Update on VAT exemptions for research

Posted on February 27, 2013 by


We reported in January that HMRC were consulting on changes to the VAT exemptions for research and our concerns over the impact on charities.

Currently, research is exempt from VAT when it is grant funded, or because it is being supplied between ‘eligible’ bodies including charities, universities and government departments.  We were concerned that proposed changes would render some parts of  a charity’s  grant subject to VAT, increasing costs.

HMRC have now clarified that these grants should remain exempt from VAT.

What have HMRC said?

Where a funder is providing a grant to one institution, and payment is being made to co-investigators at another institution, this part of the grant would STILL be viewed as ‘outside the scope’ of VAT, providing that there is no benefit to the first institution. Previously we were concerned that these payments to other institutions would be seen as subject to VAT, so increasing the overall costs of the grant.

HMRC have said:

If the funding is provided by the public sector (e.g. government, government departments and research councils) “for the public good” then the funding is not consideration for any supply by the person receiving the funding; it is outside the scope of VAT.
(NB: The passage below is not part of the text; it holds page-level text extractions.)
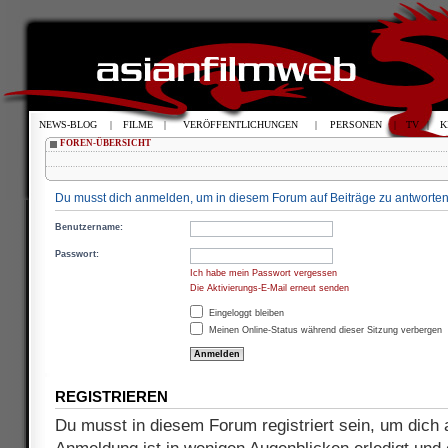
NEWS-BLOG
|
FILME
|
VERÖFFENTLICHUNGEN
|
PERSONEN
|
TV
|
K
FOREN-ÜBERSICHT
Du musst dich anmelden, um in diesem Forum auf Beiträge zu antworten
Benutzername:
Passwort:
Ich habe mein Passwort vergessen
Die Aktivierungs-E-Mail erneut senden
Eingeloggt bleiben
Meinen Online-Status während dieser Sitzung verbergen
REGISTRIEREN
Du musst in diesem Forum registriert sein, um dich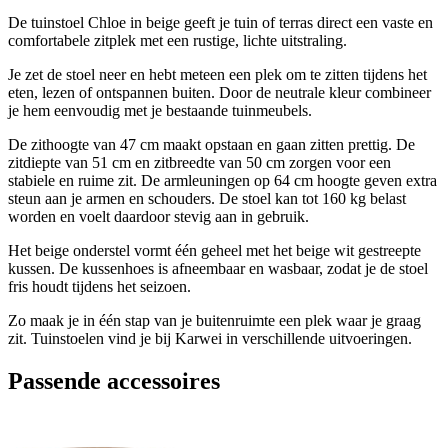
De tuinstoel Chloe in beige geeft je tuin of terras direct een vaste en
comfortabele zitplek met een rustige, lichte uitstraling.
Je zet de stoel neer en hebt meteen een plek om te zitten tijdens het
eten, lezen of ontspannen buiten. Door de neutrale kleur combineer
je hem eenvoudig met je bestaande tuinmeubels.
De zithoogte van 47 cm maakt opstaan en gaan zitten prettig. De
zitdiepte van 51 cm en zitbreedte van 50 cm zorgen voor een
stabiele en ruime zit. De armleuningen op 64 cm hoogte geven extra
steun aan je armen en schouders. De stoel kan tot 160 kg belast
worden en voelt daardoor stevig aan in gebruik.
Het beige onderstel vormt één geheel met het beige wit gestreepte
kussen. De kussenhoes is afneembaar en wasbaar, zodat je de stoel
fris houdt tijdens het seizoen.
Zo maak je in één stap van je buitenruimte een plek waar je graag
zit. Tuinstoelen vind je bij Karwei in verschillende uitvoeringen.
Passende accessoires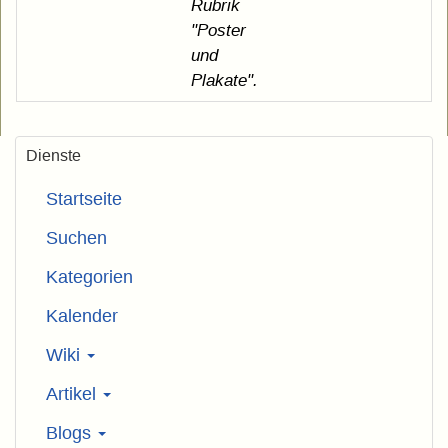
Rubrik
"Poster
und
Plakate".
Dienste
Startseite
Suchen
Kategorien
Kalender
Wiki
Artikel
Blogs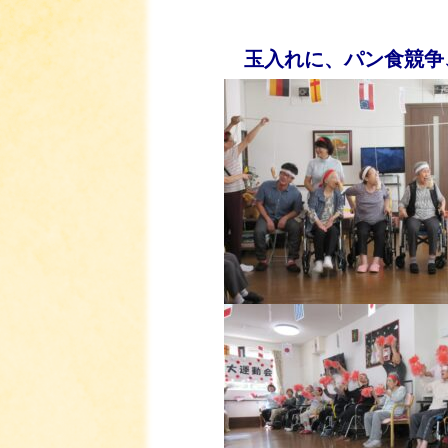
玉入れに、パン食競争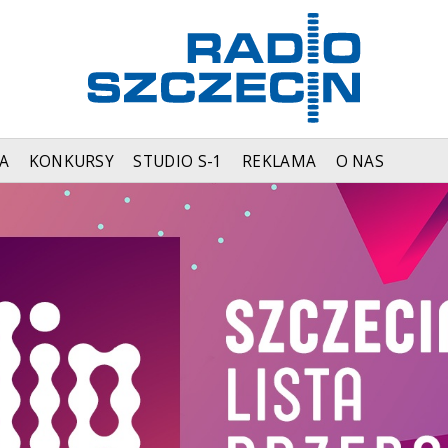
A
KONKURSY
STUDIO S-1
REKLAMA
O NAS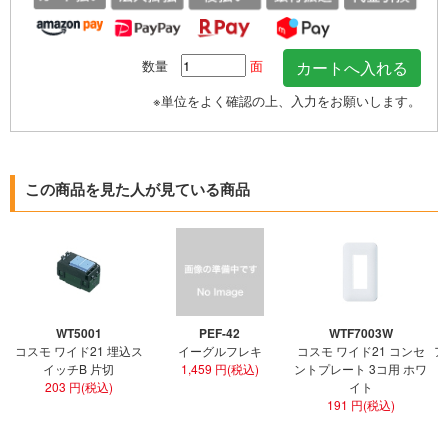
数量
面
※単位をよく確認の上、入力をお願いします。
この商品を見た人が見ている商品
WT5001
PEF-42
WTF7003W
コスモ ワイド21 埋込ス
イーグルフレキ
コスモ ワイド21 コンセ
ア
イッチB 片切
1,459 円(税込)
ントプレート 3コ用 ホワ
ト
203 円(税込)
イト
191 円(税込)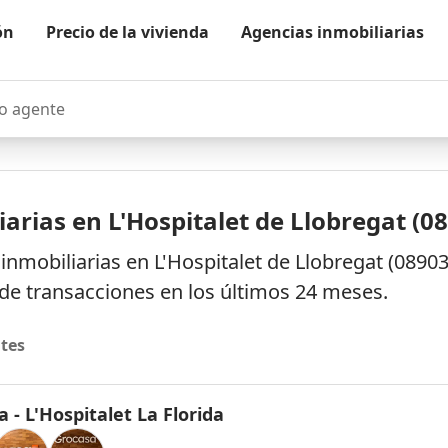
ón
Precio de la vivienda
Agencias inmobiliarias
agente
arias en L'Hospitalet de Llobregat (0
nmobiliarias en L'Hospitalet de Llobregat (08903)
e transacciones en los últimos 24 meses.
tes
 - L'Hospitalet La Florida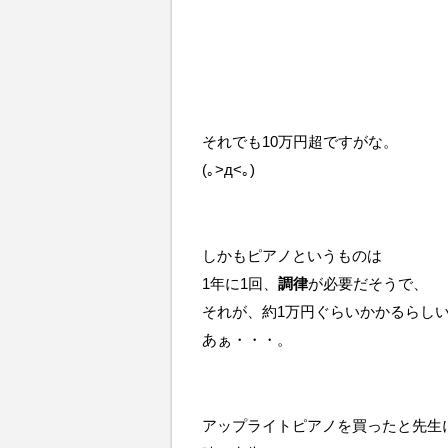
それでも10万円超ですがな。
(｡>д<｡)
しかもピアノというものは
1年に1回、
調律
が必要だそうで、
それが、約1万円ぐらいかかるらし
あぁ・・・。
アップライトピアノを買ったと先生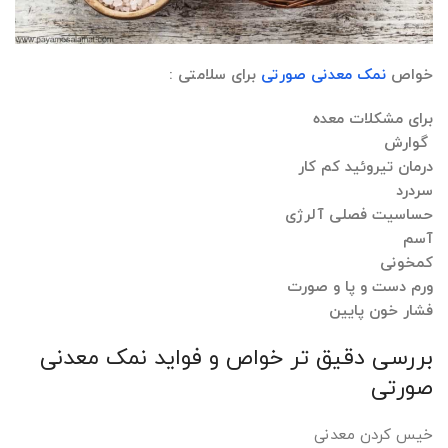
خواص
نمک معدنی صورتی
برای سلامتی :
برای مشکلات معده
گوارش
درمان تیروئید کم کار
سردرد
حساسیت فصلی آلرژی
آسم
کمخونی
ورم دست و پا و صورت
فشار خون پایین
بررسی دقیق تر خواص و فواید نمک معدنی
صورتی
خیس کردن معدنی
We would also consider that where the funding flows through one named party (A) and they purely act as a conduit passing on the funds, this would also be outside the scope, providing that there is no benefit to A. This would include “collaborative” agreements where all parties to the grant are named.

Although each case will have to be considered in light of the agreement/contract, these clarifications mean that the vast majority of research funded by AMRC members would still be out of scope for VAT, and there would be little impact on our ability to fund from the HMRC’s proposed changes to withdraw the ‘exempt’ category.

What does this mean for charities?

This is great news, as we can now be assured that the changes in VAT exemptions will have minor impact on the research we fund.

What is AMRC doing?

AMRC will be responding to HMRC’s consultation based on this understanding. While the economic impact of the changes are less, we are still concerned that that some of the language is unclear and open to interpretation.

Thank you to all of our members who have provided information, which has been very helpful to demonstrate the issue and will inform our final response to the consultation.